While the Hope for Prisoners event is not a rally, the Nevada visit follows a pattern. Trump held Keep America Great rallies in Des Moines before Iowa’s first-in-the-nation caucuses and in Manchester ahead of New Hampshire’s first-in-the-nation primary on Tuesday.

The rallies generate excitement among the Trump base, lay a marker for crowd size in which Trump outperforms Democratic hopefuls and give Trump an opportunity to insert himself into the thinning Democratic primary.

On Tuesday, during a bill signing in the Oval Office, Trump slammed former New York Mayor Mike Bloomberg as “a lightweight”; said he would rather run against Bloomberg than Sen. Bernie Sanders because Sanders has “real followers”; and offered that former Vice President Joe Biden just might pull out a victory in South Carolina.

Some political insiders see this is the wrong move.

“This primary is about to get really nasty,” Republican strategist Alex Conant told the Review-Journal. “Trump has an opportunity to rise above.”

Conant offered that he saw no “strategic value” in Trump calling Bloomberg “mini-Mike.”

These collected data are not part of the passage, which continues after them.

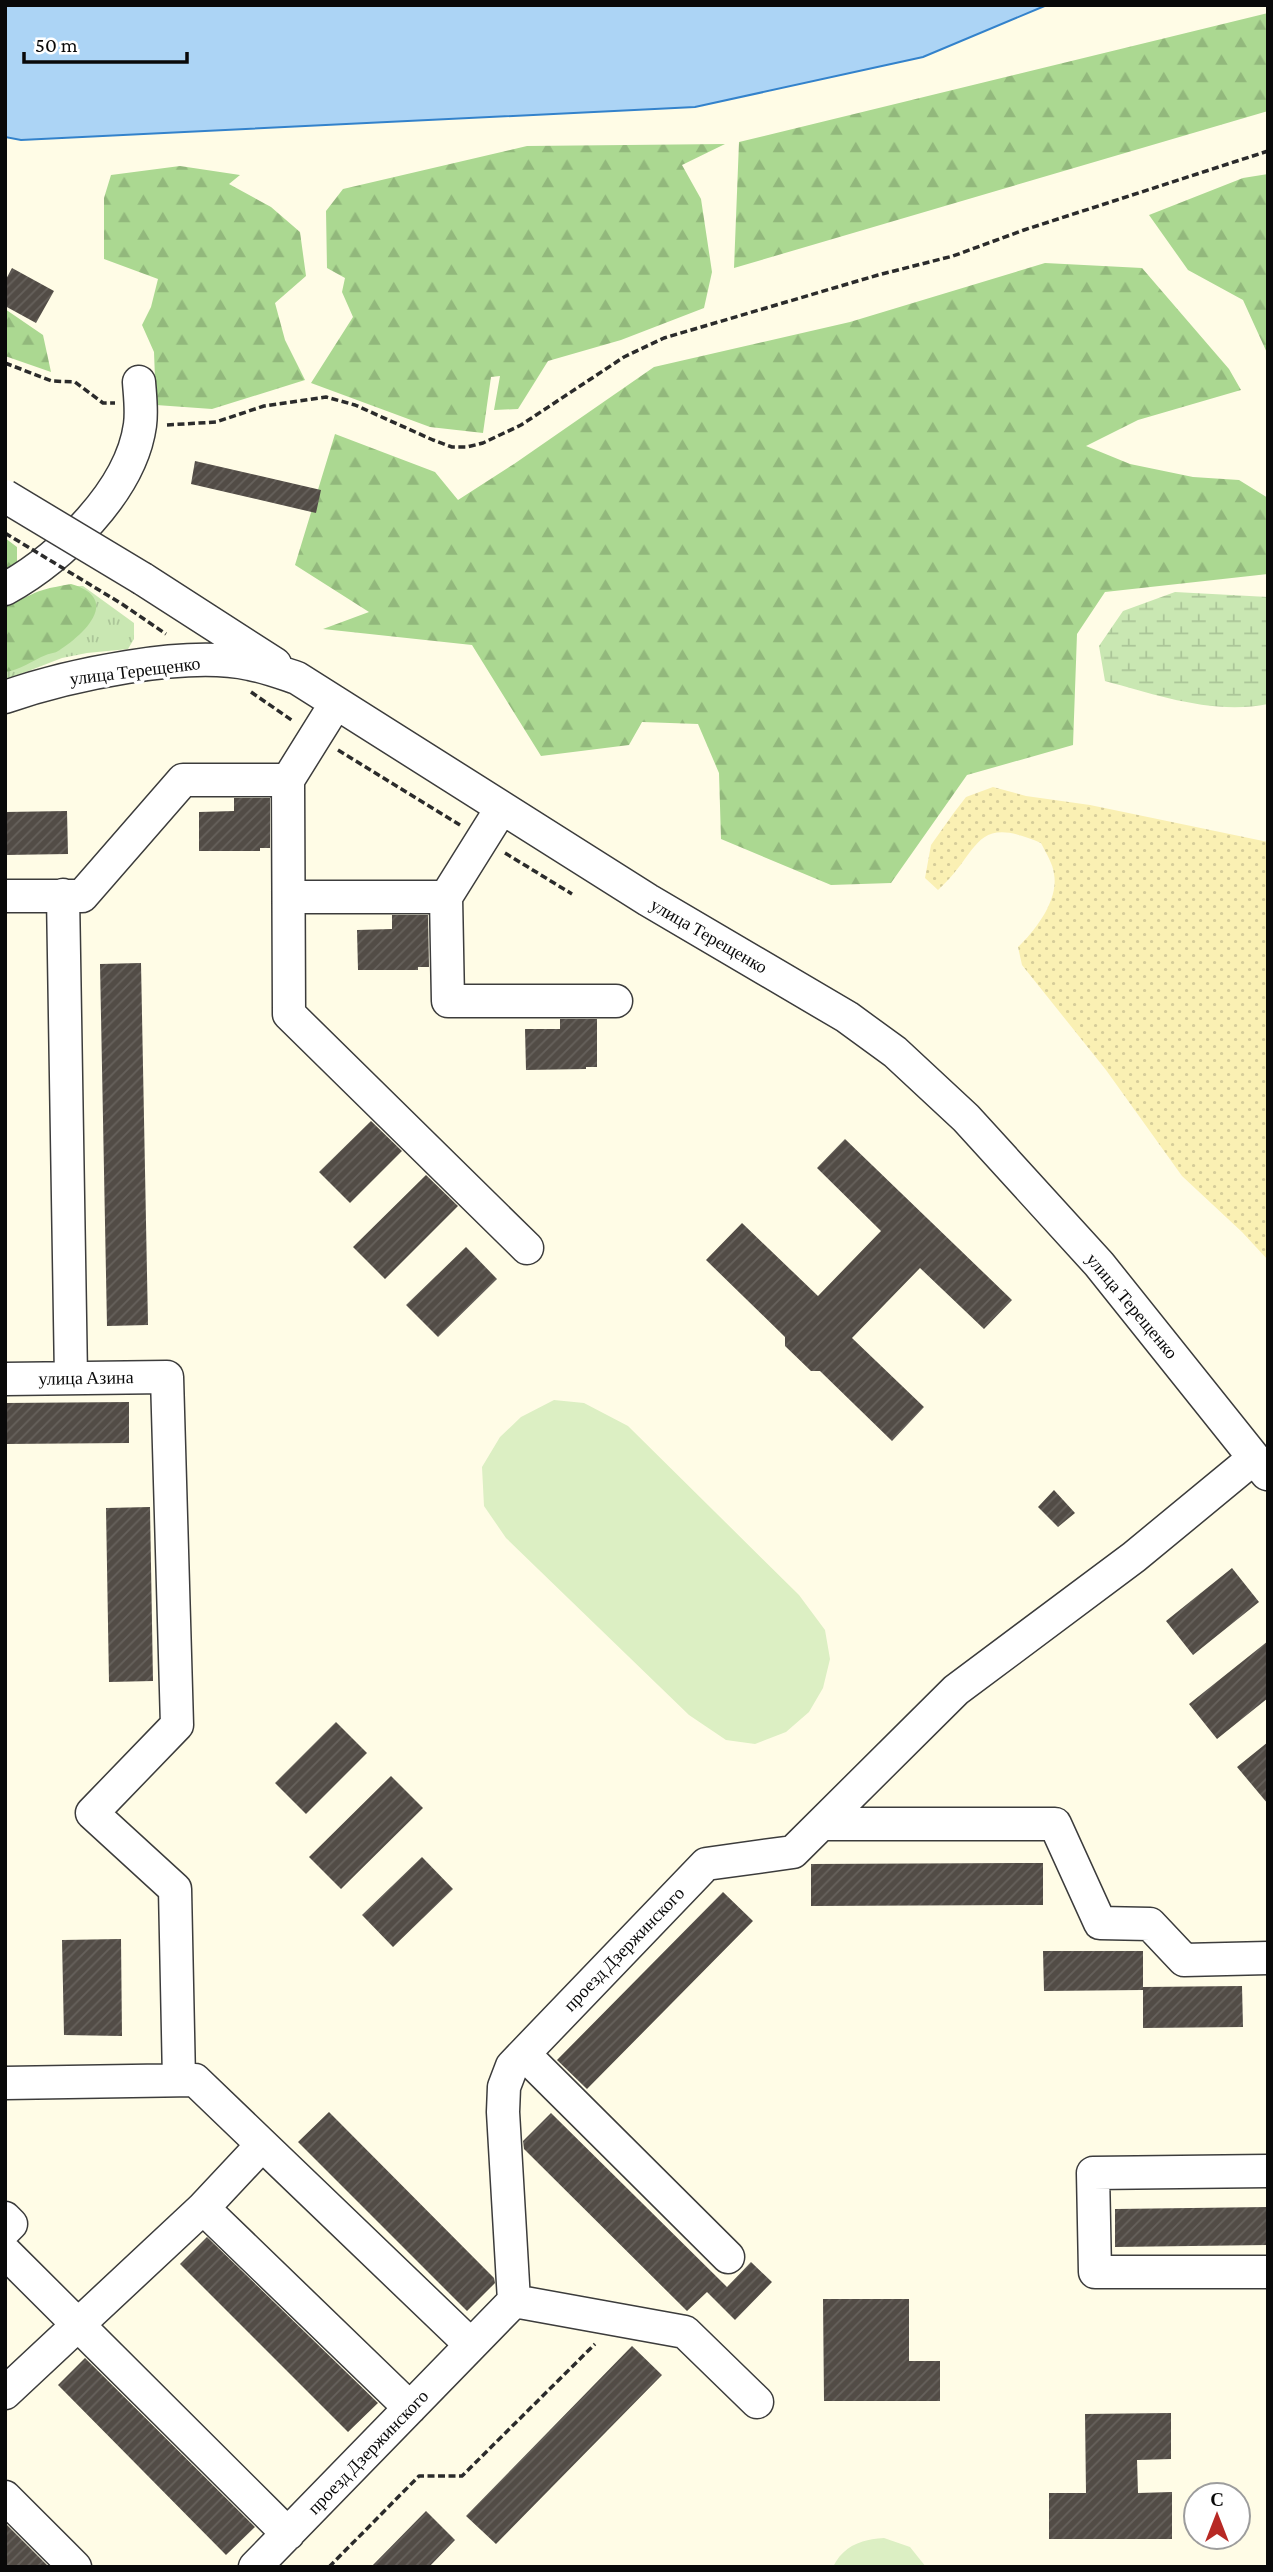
<svg xmlns="http://www.w3.org/2000/svg" width="1273" height="2572" viewBox="0 0 1273 2572" font-family="'Crimson Pro',serif">
<style>
.grass{fill:url(#grass-tufts)}
.forest{fill:url(#forest-firs)}
.wetland{fill:url(#wetland-marsh)}
.sand{fill:url(#sand-dots)}
.pitch{fill:#dcefc3}
.water{fill:#acd4f5;stroke:#3382cb;stroke-width:2}
.building{fill:url(#building-hatch)}
.lines{fill:none;stroke-linecap:round;stroke-linejoin:round}
.minor-casing{stroke:#3c3c3c;stroke-width:35}
.path{stroke:#2b2b2b;stroke-width:3.5;stroke-dasharray:7 3.5;stroke-linecap:butt}
.minor{stroke:#fff;stroke-width:32}
.minor-bridge-casing{stroke:#3c3c3c;stroke-width:35;stroke-linecap:butt}
.path-bridge{stroke:#2b2b2b;stroke-width:3.5;stroke-dasharray:7 3.5;stroke-linecap:butt}
.minor-bridge{stroke:#fff;stroke-width:32}
.labels{text-anchor:middle;dominant-baseline:central;stroke-width:7;stroke-linejoin:round;paint-order:stroke}
.street-label{font-size:18px;fill:#090909;stroke:#fff}
</style>
<defs>
<pattern id="grass-tufts" width="24" height="20" patternUnits="userSpaceOnUse" patternTransform="scale(1.75)"><rect width="24" height="20" fill="#c9e7b2"/><path d="M3 7l-1-3M5 7V3M7 7l1-3M15 17l-1-3M17 17v-4M19 17l1-3" fill="none" stroke="#abc598"/></pattern>
<pattern id="forest-firs" width="22" height="20" patternUnits="userSpaceOnUse" patternTransform="scale(1.75)"><rect width="22" height="20" fill="#abd891"/><path d="M5 1l3.5 6h-7zM16 11l3.5 6h-7z" fill="#92b87c"/></pattern>
<pattern id="wetland-marsh" width="20" height="14" patternUnits="userSpaceOnUse" patternTransform="scale(1.75)"><rect width="20" height="14" fill="#c9e7b2"/><path d="M1 5h8M5 5V1M11 12h8M15 12V8" fill="none" stroke="#abc598"/></pattern>
<pattern id="sand-dots" width="8" height="8" patternUnits="userSpaceOnUse" patternTransform="scale(1.75)"><rect width="8" height="8" fill="#faf0b3"/><path d="M2 2h.1M6 6h.1" fill="none" stroke="#d5cc99" stroke-width="1.8" stroke-linecap="round"/></pattern>
<pattern id="building-hatch" width="6" height="6" patternUnits="userSpaceOnUse" patternTransform="scale(1.75)"><rect width="6" height="6" fill="#524c46"/><path d="M-1 1l2-2M0 6l6-6M5 7l2-2" fill="none" stroke="#66615c"/></pattern>
</defs>
<rect width="100%" height="100%" fill="#fffce6"/>
<path class="grass" d="M65,586H83L134,623V639L128,649L87,653L62,658L5,680V617Z"/>
<path class="forest" d="M1268,13V111L734,268L739,142Z
M725,144L682,165L701,199L712,272L704,308L621,340L548,361L518,409L494,410L500,376L491,377L483,433L430,427L311,383L353,317L342,292L345,278L327,268L326,211L343,189L527,146Z
M180,166L240,175L229,184L271,207L300,232L306,276L275,303L285,340L305,380L212,409L156,405L154,352L142,325L151,307L158,279L104,259V198L111,175Z
M1268,174V355L1243,300L1188,270L1149,215L1243,178Z
M1045,263L1142,268L1229,369L1241,390L1138,420L1086,446L1130,464L1193,477L1239,480L1268,498V574L1105,592L1077,634L1073,745L967,775L891,883L831,885L721,839L719,773L698,724L642,722L629,745L541,756L472,645L323,629L369,612L295,565L335,434L435,472L458,500L514,464L654,367L850,322Z
M5,309L43,335L51,372L5,356Z
M5,538L17,547V565L5,569Z
M71,584C120,598 87,632 61,649C57,653 51,653 46,655C31,661 21,670 5,672V598C21,604 28,594 43,590C52,587 61,586 71,584Z"/>
<path class="wetland" d="M1175,592L1268,597V704C1213,715 1157,695 1105,681L1099,646L1123,611Z"/>
<path class="sand" d="M993,787L1026,796L1090,805L1268,842V1260L1242,1232L1182,1176L1106,1070L1022,965L1018,947C1035,931 1059,900 1054,874C1053,864 1046,853 1041,843C972,813 981,852 938,890L925,878L931,845L953,814L966,797Z"/>
<path class="pitch" d="M554,1400L584,1403L628,1426L799,1595L825,1630L830,1659L823,1688L809,1712L786,1732L755,1744L726,1740L689,1715L506,1538L484,1506L482,1467L500,1437L521,1417Z
M884,2538L910,2547L926,2567H833C843,2546 862,2539 884,2538Z"/>
<path class="water" d="M5,5H1047L923,57L695,107L21,140L5,137Z"/>
<path class="building" d="M12,268L54,291L36,323L5,306V281Z
M195,461L321,490L316,513L191,484Z
M234,798H270V848H260V851H199V812L234,811Z
M67,811L68,854L5,855V812Z
M392,915H428L429,967H418V970H358L357,930L392,929Z
M141,963L148,1325L107,1326L100,964Z
M560,1019H597V1067H586V1069L526,1070L525,1029H560Z
M371,1121L402,1151L350,1203L319,1172Z
M845,1139L1012,1300L984,1329L920,1268L852,1338L924,1407L892,1441L820,1371H811L785,1346V1337L706,1260L742,1223L818,1296L881,1231L817,1168Z
M426,1175L458,1206L385,1279L353,1247Z
M466,1247L497,1279L438,1337L406,1305Z
M129,1402V1443L5,1444V1403Z
M1054,1490L1075,1513L1058,1527L1038,1507Z
M150,1507L153,1681L109,1682L106,1508Z
M1232,1568L1259,1602L1193,1655L1166,1621Z
M1268,1641V1698L1217,1739L1189,1704Z
M336,1722L367,1753L306,1814L275,1783Z
M1268,1742V1804L1237,1767Z
M391,1776L423,1808L341,1889L309,1857Z
M422,1857L453,1889L393,1947L362,1915Z
M1043,1863V1905L811,1906V1864Z
M723,1892L753,1921L587,2089L557,2060Z
M121,1939L122,2036L64,2035L62,1940Z
M1043,1951H1143V1987L1242,1986L1243,2027L1143,2028V1990L1044,1991Z
M329,2112L494,2278L495,2283L467,2311L298,2142Z
M551,2113L727,2287L751,2262L772,2282L735,2320L707,2292L687,2311L524,2149L523,2141Z
M1268,2207V2245L1115,2247V2209Z
M207,2237L378,2403L348,2432L180,2264Z
M823,2299H909V2361H940V2401H824Z
M632,2346L662,2375L496,2544L466,2516Z
M85,2358L255,2527L226,2555L58,2385Z
M1171,2413V2459L1137,2460L1138,2493L1172,2492V2539H1049V2493H1086L1085,2414Z
M426,2511L455,2540L429,2567H371Z
M5,2523L49,2567H5Z"/>
<g class="lines">
<defs>
<path id="minor" d="M143,579L275,664
M5,589C61,558 131,491 140,425C142,411 140,396 139,382
M5,697C68,675 186,650 250,664C266,667 282,673 297,678L648,900L847,1017L895,1052L966,1118L1099,1264L1267,1474
M336,703L288,780L289,1014L527,1248
M63,895L71,1378
M5,896H82L183,780H288
M289,897H446L501,809
M446,897L448,1001H616
M5,1379L167,1377L177,1725L92,1813L175,1889L179,2080
M824,1824H1055L1100,1923L1150,1924L1184,1960L1268,1958
M524,2054L728,2257
M5,2083L195,2080L471,2345
M262,2145L203,2208L410,2408
M1268,2171L1093,2173L1095,2272H1268
M5,2218L11,2224L5,2230
M5,2252L288,2534
M514,2301L685,2332L757,2402
M5,2393L203,2208
M5,2497L75,2567
M255,2567L514,2301L503,2112L504,2087L512,2066L706,1864L793,1852L956,1690L1134,1557L1254,1458"/>
</defs>
<use href="#minor" class="minor-casing"/>
<path class="path" d="M5,363L52,381L75,382L103,403H115
M167,425L216,422L264,406L326,397L355,405L433,440L452,447H467L483,443L521,425L624,357L664,338L878,275L953,256L1024,230L1268,151
M122,604L166,634
M251,692L293,721
M338,750L460,825
M505,853L572,894
M329,2567L419,2476H462L595,2344"/>
<use href="#minor" class="minor"/>
<defs>
<path id="minor-bridge" d="M5,496L143,579"/>
</defs>
<use href="#minor-bridge" class="minor-bridge-casing"/>
<path class="path-bridge" d="M5,533L122,604"/>
<use href="#minor-bridge" class="minor-bridge"/>
</g>
<g class="labels">
<g class="street-label">
<text transform="translate(135 671) rotate(-7)">улица Терещенко</text>
<text transform="translate(709 936) rotate(30)">улица Терещенко</text>
<text transform="translate(1132 1306) rotate(50)">улица Терещенко</text>
<text transform="translate(86 1378) rotate(-1)">улица Азина</text>
<text transform="translate(624 1949) rotate(-46)">проезд Дзержинского</text>
<text transform="translate(368 2452) rotate(-46)">проезд Дзержинского</text>
</g>
</g>
<rect width="1273" height="2572" fill="none" stroke="#090909" stroke-width="14"/>
<g transform="translate(1217 2516)"><circle r="33" fill="#ffffff" stroke="#9d9d9d" stroke-width="2"/>
<path d="M0-5L12 26L0 18L-12 26Z" fill="#b72924"/>
<text y="-10" font-size="19" font-weight="bold" text-anchor="middle" fill="#090909">С</text>
</g>
<path d="M24 52v10h163v-10" fill="none" stroke="#090909" stroke-width="3.5"/>
<text x="35" y="52" font-size="21" fill="#090909" stroke="#ffffff" stroke-width="5" paint-order="stroke">50 m</text>
</svg>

There is no guarantee that Bloomberg will be the Democrats’ nominee, “no possibility he’ll hurt Bloomberg with Democratic voters,” and “Trump’s attacks on Bloomberg have elevated him with primary voters,” Conant said.

On the crowd competition, before the New Hampshire primary, Trump fans packed Manchester’s SNHU Arena, with a capacity of nearly 12,000. (Trump told reporters Tuesday that 40,000 to 50,000 attended the event.)

Sanders was the only Democrat to come close to that number with a rally — one of four in New Hampshire — that drew more than 7,500 individuals.

The day after Sanders won the New Hampshire Democratic primary, Trump declared himself the winner too.

Trump tweeted and retweeted posts by campaign manager Brad Parscale that hailed him as the most successful incumbent president in terms of wooing raw primary votes at the New Hampshire ballot box.

Trump won all 22 GOP delegates with 85.5 percent of the primary vote. Rival Bill Weld, a former Massachusetts governor, garnered 9.1 percent of the GOP primary vote.

As he met with Ecuadorian President Lenin Moreno in the Oval Office on Wednesday, Trump responded to media questions about the election. Trump again mentioned his strong performance in the Republican New Hampshire primary, then noted, “We’re off to some areas I like very much,” specifically Nevada and South Carolina.

Vice President Mike Pence also is scheduled to visit Nevada ahead of the caucuses, speaking at an Evangelicals for Trump rally in Las Vegas on Feb. 21 and appearing at a Keep America Great rally in Reno later that day.